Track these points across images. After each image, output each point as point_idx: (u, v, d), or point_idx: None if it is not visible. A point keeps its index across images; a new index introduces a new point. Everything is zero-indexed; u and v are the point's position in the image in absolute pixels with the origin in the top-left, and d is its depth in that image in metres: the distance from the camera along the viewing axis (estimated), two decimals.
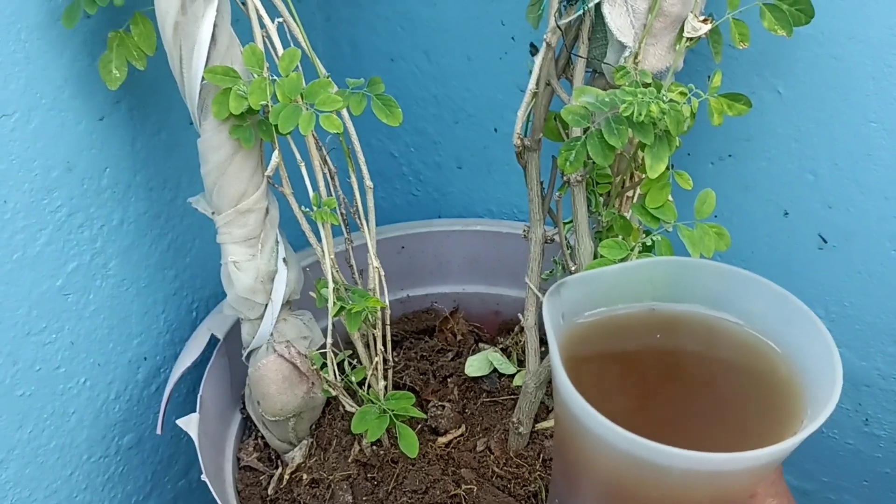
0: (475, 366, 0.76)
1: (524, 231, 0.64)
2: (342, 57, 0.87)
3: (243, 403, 0.74)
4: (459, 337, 0.82)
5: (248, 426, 0.74)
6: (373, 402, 0.62)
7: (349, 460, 0.68)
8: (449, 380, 0.75)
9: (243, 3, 0.57)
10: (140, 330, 0.74)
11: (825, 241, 0.72)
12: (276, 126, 0.54)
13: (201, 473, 0.63)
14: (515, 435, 0.67)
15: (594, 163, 0.55)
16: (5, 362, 0.62)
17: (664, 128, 0.52)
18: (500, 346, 0.79)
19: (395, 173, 0.92)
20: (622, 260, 0.54)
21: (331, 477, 0.67)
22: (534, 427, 0.68)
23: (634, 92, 0.51)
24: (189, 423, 0.65)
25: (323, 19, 0.85)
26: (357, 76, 0.59)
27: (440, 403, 0.72)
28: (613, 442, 0.38)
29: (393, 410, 0.61)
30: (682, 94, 0.54)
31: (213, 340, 0.72)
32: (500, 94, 0.82)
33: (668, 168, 0.54)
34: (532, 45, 0.77)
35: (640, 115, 0.50)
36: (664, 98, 0.51)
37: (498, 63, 0.80)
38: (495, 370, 0.76)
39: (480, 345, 0.82)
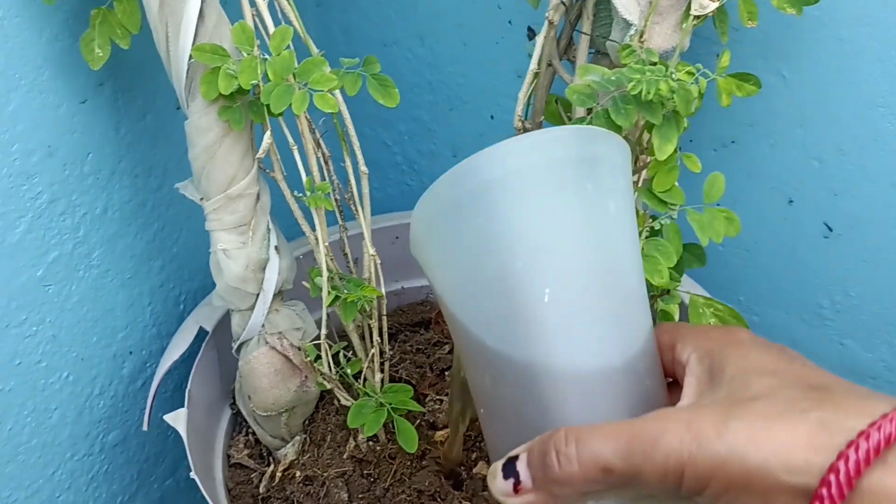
0: None
1: None
2: (334, 42, 0.84)
3: (233, 398, 0.71)
4: None
5: (238, 422, 0.72)
6: (369, 396, 0.60)
7: (344, 456, 0.65)
8: (446, 373, 0.73)
9: None
10: (125, 323, 0.71)
11: (830, 230, 0.71)
12: (267, 106, 0.52)
13: (190, 471, 0.61)
14: None
15: None
16: None
17: (672, 108, 0.50)
18: None
19: (388, 163, 0.90)
20: None
21: (325, 474, 0.65)
22: None
23: (643, 70, 0.49)
24: (177, 419, 0.62)
25: (314, 4, 0.83)
26: None
27: (437, 397, 0.70)
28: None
29: (391, 404, 0.59)
30: (689, 73, 0.52)
31: (201, 333, 0.70)
32: (496, 80, 0.80)
33: (675, 150, 0.52)
34: (530, 28, 0.75)
35: (649, 93, 0.48)
36: (673, 76, 0.49)
37: (494, 48, 0.78)
38: None
39: None
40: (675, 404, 0.36)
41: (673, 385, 0.39)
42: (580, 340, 0.36)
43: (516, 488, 0.34)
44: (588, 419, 0.35)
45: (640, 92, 0.48)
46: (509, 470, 0.35)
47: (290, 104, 0.51)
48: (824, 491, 0.28)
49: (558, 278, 0.36)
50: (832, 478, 0.28)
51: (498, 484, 0.35)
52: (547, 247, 0.37)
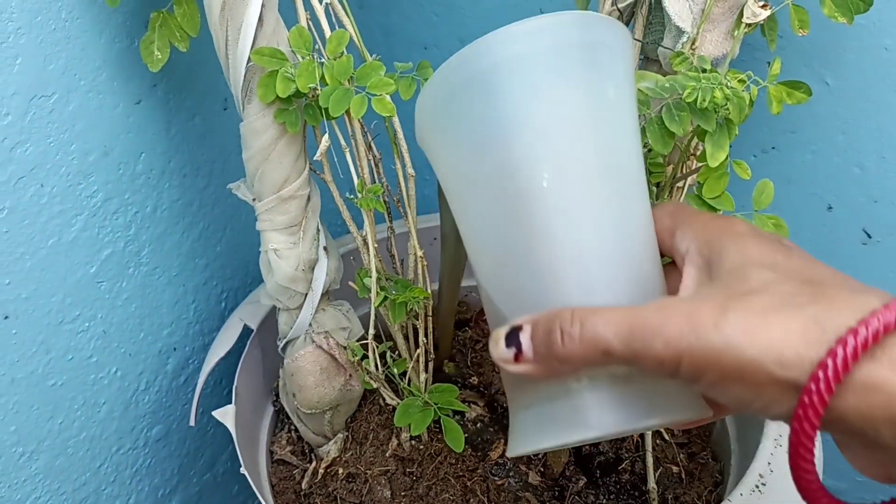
0: None
1: None
2: (375, 44, 0.85)
3: (276, 395, 0.72)
4: None
5: (280, 419, 0.73)
6: (415, 395, 0.60)
7: (387, 455, 0.66)
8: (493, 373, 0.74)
9: None
10: (170, 319, 0.73)
11: (869, 237, 0.71)
12: (325, 110, 0.53)
13: (236, 466, 0.62)
14: None
15: (649, 150, 0.53)
16: (38, 351, 0.61)
17: (725, 115, 0.51)
18: None
19: (426, 165, 0.90)
20: None
21: (368, 471, 0.65)
22: None
23: (698, 77, 0.49)
24: (225, 415, 0.63)
25: (356, 5, 0.84)
26: (390, 64, 0.58)
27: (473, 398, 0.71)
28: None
29: (437, 404, 0.59)
30: (741, 81, 0.53)
31: (244, 331, 0.71)
32: None
33: (726, 157, 0.53)
34: None
35: (704, 101, 0.49)
36: (727, 84, 0.50)
37: None
38: None
39: None
40: (673, 290, 0.37)
41: (670, 267, 0.39)
42: (578, 224, 0.37)
43: (517, 357, 0.35)
44: (586, 300, 0.36)
45: (696, 99, 0.49)
46: (512, 339, 0.35)
47: (349, 108, 0.52)
48: (813, 385, 0.29)
49: (557, 163, 0.37)
50: (821, 373, 0.29)
51: (500, 350, 0.36)
52: (547, 132, 0.37)
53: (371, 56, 0.56)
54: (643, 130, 0.51)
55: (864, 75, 0.65)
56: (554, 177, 0.37)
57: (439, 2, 0.80)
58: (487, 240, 0.39)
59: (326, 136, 0.55)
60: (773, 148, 0.72)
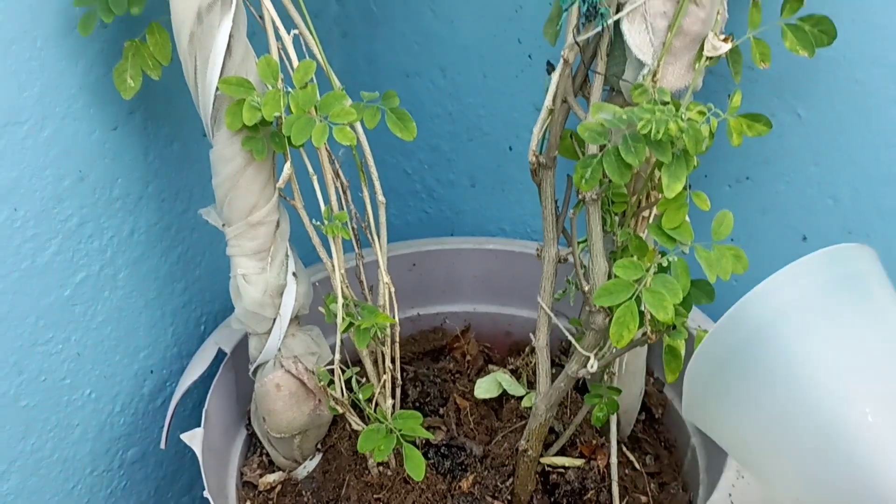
0: (484, 387, 0.74)
1: (537, 250, 0.63)
2: (358, 72, 0.87)
3: (249, 419, 0.73)
4: (469, 357, 0.81)
5: (252, 442, 0.73)
6: (380, 421, 0.61)
7: (356, 480, 0.66)
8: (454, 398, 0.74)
9: (260, 16, 0.57)
10: (147, 342, 0.73)
11: None
12: (288, 138, 0.54)
13: (203, 490, 0.62)
14: (524, 459, 0.66)
15: (610, 181, 0.54)
16: (10, 372, 0.61)
17: (682, 147, 0.51)
18: (510, 367, 0.78)
19: (408, 190, 0.92)
20: (637, 281, 0.52)
21: (338, 497, 0.66)
22: (542, 453, 0.67)
23: (653, 109, 0.50)
24: (193, 438, 0.64)
25: (340, 35, 0.85)
26: (373, 91, 0.59)
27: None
28: None
29: (400, 430, 0.60)
30: (700, 113, 0.53)
31: (219, 355, 0.71)
32: (515, 112, 0.81)
33: (685, 188, 0.53)
34: (549, 63, 0.76)
35: (658, 132, 0.49)
36: (682, 116, 0.50)
37: (514, 81, 0.79)
38: (504, 392, 0.74)
39: (490, 366, 0.80)
40: None
41: None
42: None
43: None
44: None
45: (650, 131, 0.49)
46: None
47: (311, 136, 0.53)
48: None
49: (876, 395, 0.37)
50: None
51: None
52: (855, 365, 0.37)
53: (352, 86, 0.57)
54: (600, 161, 0.51)
55: (835, 107, 0.65)
56: (876, 409, 0.37)
57: (421, 31, 0.81)
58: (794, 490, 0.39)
59: (288, 164, 0.56)
60: (748, 178, 0.72)
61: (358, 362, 0.66)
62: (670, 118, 0.50)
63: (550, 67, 0.76)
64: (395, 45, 0.84)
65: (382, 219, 0.63)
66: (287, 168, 0.56)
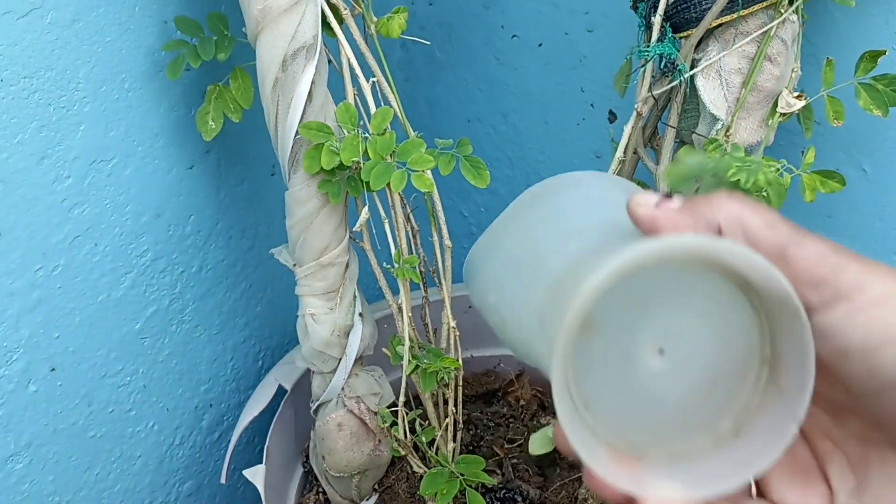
0: (538, 443, 0.74)
1: None
2: (419, 116, 0.88)
3: (306, 457, 0.73)
4: (523, 402, 0.81)
5: (308, 480, 0.74)
6: (442, 465, 0.61)
7: None
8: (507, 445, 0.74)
9: (339, 63, 0.58)
10: (208, 376, 0.74)
11: None
12: (366, 183, 0.55)
13: None
14: None
15: None
16: (81, 403, 0.63)
17: (764, 199, 0.52)
18: None
19: (463, 233, 0.93)
20: None
21: None
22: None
23: (743, 159, 0.50)
24: (255, 475, 0.64)
25: (403, 79, 0.87)
26: (434, 135, 0.60)
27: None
28: None
29: (463, 475, 0.60)
30: (774, 169, 0.54)
31: (279, 391, 0.72)
32: (575, 158, 0.82)
33: None
34: (611, 112, 0.77)
35: (748, 182, 0.49)
36: (771, 169, 0.51)
37: (575, 129, 0.80)
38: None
39: (542, 413, 0.80)
40: None
41: None
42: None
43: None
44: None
45: (741, 180, 0.49)
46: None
47: (389, 181, 0.54)
48: None
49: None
50: None
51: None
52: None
53: (413, 130, 0.58)
54: None
55: None
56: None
57: (483, 77, 0.83)
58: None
59: (366, 208, 0.57)
60: None
61: (418, 402, 0.66)
62: (759, 169, 0.50)
63: (613, 116, 0.77)
64: (458, 91, 0.85)
65: (448, 262, 0.63)
66: (364, 213, 0.57)
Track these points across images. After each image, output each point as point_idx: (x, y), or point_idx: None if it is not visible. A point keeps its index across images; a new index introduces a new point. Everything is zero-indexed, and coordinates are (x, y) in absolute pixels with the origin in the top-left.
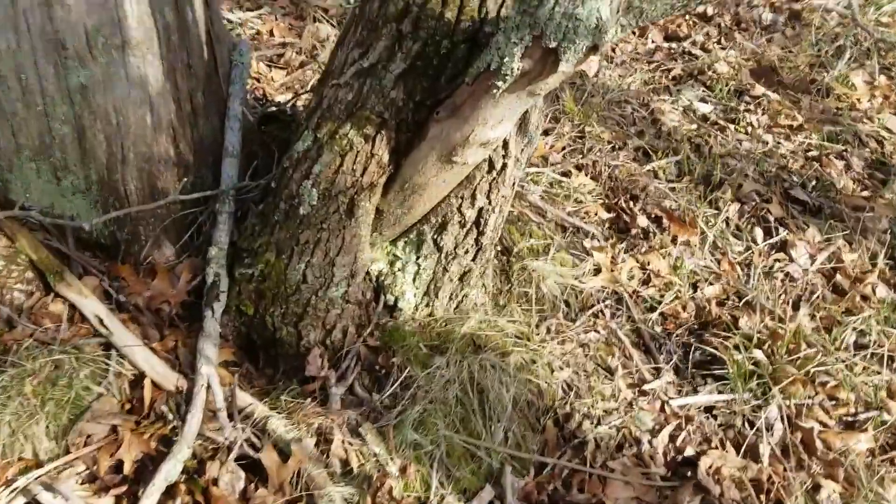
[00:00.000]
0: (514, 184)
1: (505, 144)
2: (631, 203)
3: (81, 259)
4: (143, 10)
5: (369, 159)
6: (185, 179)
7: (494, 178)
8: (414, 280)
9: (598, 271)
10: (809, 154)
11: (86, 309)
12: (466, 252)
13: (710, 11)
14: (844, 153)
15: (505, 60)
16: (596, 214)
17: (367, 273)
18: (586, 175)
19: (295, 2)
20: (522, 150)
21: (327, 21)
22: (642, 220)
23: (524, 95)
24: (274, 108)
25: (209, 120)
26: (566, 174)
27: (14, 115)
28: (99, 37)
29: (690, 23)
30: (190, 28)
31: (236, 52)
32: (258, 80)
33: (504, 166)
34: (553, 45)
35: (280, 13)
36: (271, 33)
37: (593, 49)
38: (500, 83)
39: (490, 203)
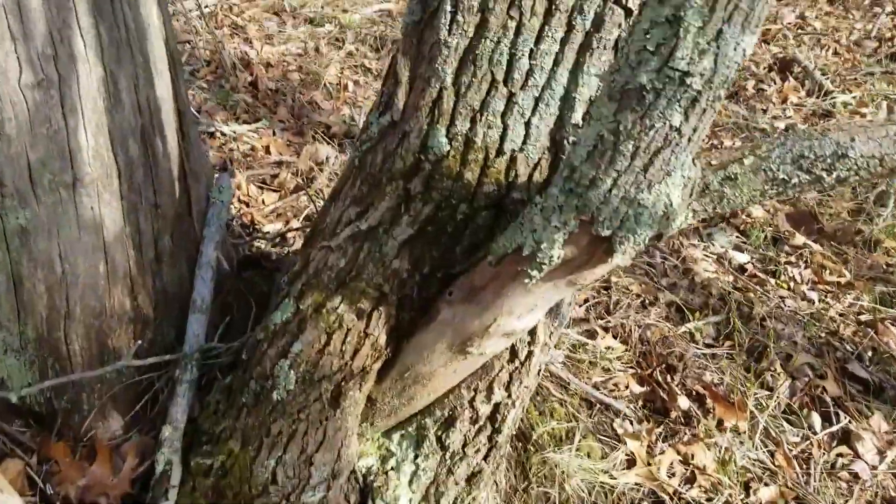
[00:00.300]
0: (539, 371)
1: (532, 331)
2: (668, 376)
3: (7, 432)
4: (102, 142)
5: (362, 340)
6: (142, 339)
7: (517, 369)
8: (410, 483)
9: (631, 463)
10: (861, 318)
11: None
12: (477, 451)
13: (727, 142)
14: None
15: (542, 246)
16: (627, 387)
17: (353, 471)
18: (614, 337)
19: (296, 116)
20: (551, 334)
21: (327, 141)
22: (683, 402)
23: (562, 285)
24: (255, 253)
25: (176, 268)
26: (591, 335)
27: None
28: (45, 173)
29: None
30: (160, 162)
31: (215, 189)
32: (247, 205)
33: (530, 354)
34: (606, 233)
35: (279, 127)
36: (267, 150)
37: (657, 238)
38: (534, 272)
39: (510, 396)
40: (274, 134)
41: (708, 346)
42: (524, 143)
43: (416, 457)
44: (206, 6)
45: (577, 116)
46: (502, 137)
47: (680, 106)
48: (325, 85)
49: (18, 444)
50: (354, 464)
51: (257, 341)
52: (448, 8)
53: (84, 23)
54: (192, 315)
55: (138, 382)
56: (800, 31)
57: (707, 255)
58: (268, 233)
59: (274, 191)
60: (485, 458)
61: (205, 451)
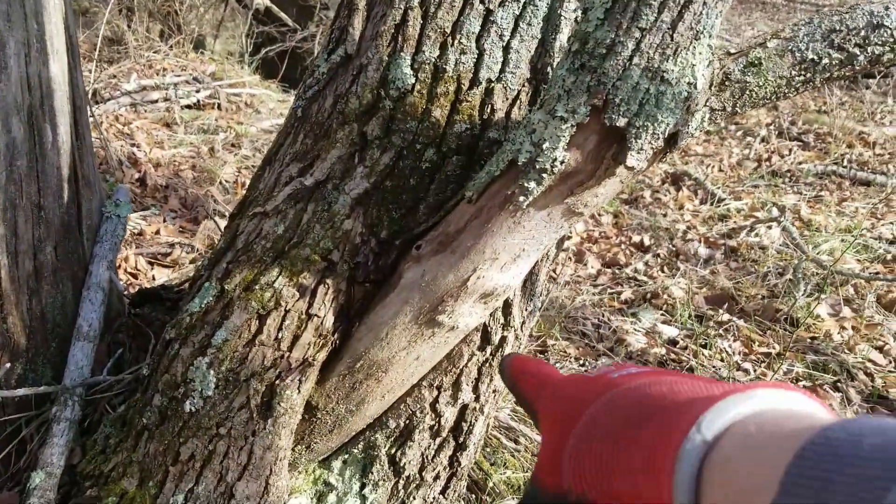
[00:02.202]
0: None
1: (507, 307)
2: None
3: None
4: None
5: (304, 323)
6: (18, 368)
7: (488, 360)
8: None
9: None
10: (801, 384)
11: None
12: (437, 478)
13: (646, 241)
14: (839, 384)
15: (545, 147)
16: None
17: None
18: None
19: (189, 206)
20: (524, 321)
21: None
22: None
23: (558, 214)
24: (155, 287)
25: (59, 287)
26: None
27: None
28: None
29: (627, 252)
30: (47, 155)
31: (111, 202)
32: (135, 278)
33: (503, 340)
34: (622, 122)
35: (170, 216)
36: (157, 233)
37: (672, 141)
38: (531, 186)
39: (478, 399)
40: (164, 220)
41: None
42: (502, 71)
43: (362, 487)
44: (90, 115)
45: (563, 38)
46: (477, 65)
47: None
48: (221, 182)
49: None
50: (285, 501)
51: (166, 342)
52: None
53: None
54: (75, 343)
55: (2, 424)
56: (684, 154)
57: (637, 329)
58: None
59: (166, 266)
60: (443, 492)
61: (88, 497)
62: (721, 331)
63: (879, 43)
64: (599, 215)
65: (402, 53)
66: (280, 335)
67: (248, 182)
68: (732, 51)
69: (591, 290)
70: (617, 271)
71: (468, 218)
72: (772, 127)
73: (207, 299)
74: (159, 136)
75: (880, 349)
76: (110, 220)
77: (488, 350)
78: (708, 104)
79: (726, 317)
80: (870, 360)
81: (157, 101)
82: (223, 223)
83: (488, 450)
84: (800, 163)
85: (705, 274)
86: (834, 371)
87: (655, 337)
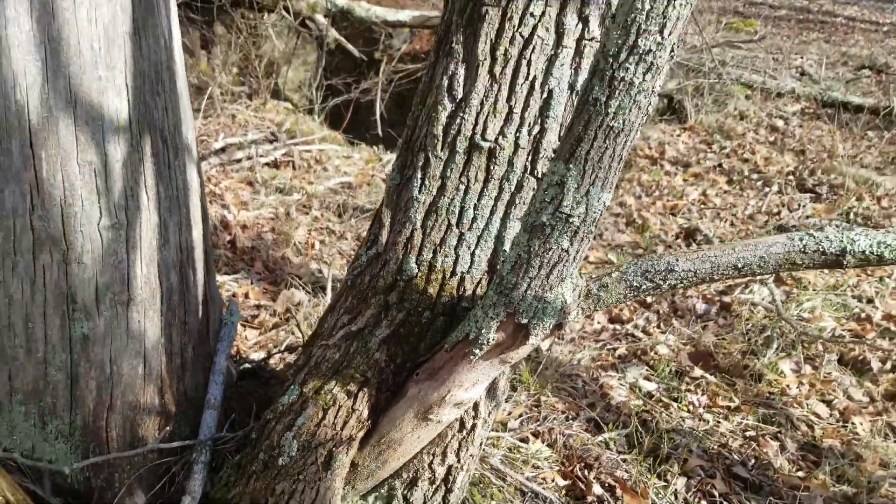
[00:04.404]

################

* [Assignment]
Check each line of the records for the string "left" and copy those that have it.

* [Answer section]
Track these points across images. After each image, output each point as point_idx: (u, v, d), or point_idx: None if it is not visible. A point keeps its index across images; a new index introduces a new point. Everything is zero-indexed; u and v are the point's position in the image in absolute pixels with the origin in the top-left, and d is its depth in that image in metres: the distance from the camera along the viewing axis (estimated), two decimals.
Track these points across images. After each image, output each point as point_idx: (x, y), or point_idx: None if it is not visible. A point keeps its index across images; a new index introduces a new point. Everything is zero-indexed, and coordinates are (x, y) in absolute pixels with the origin in the top-left.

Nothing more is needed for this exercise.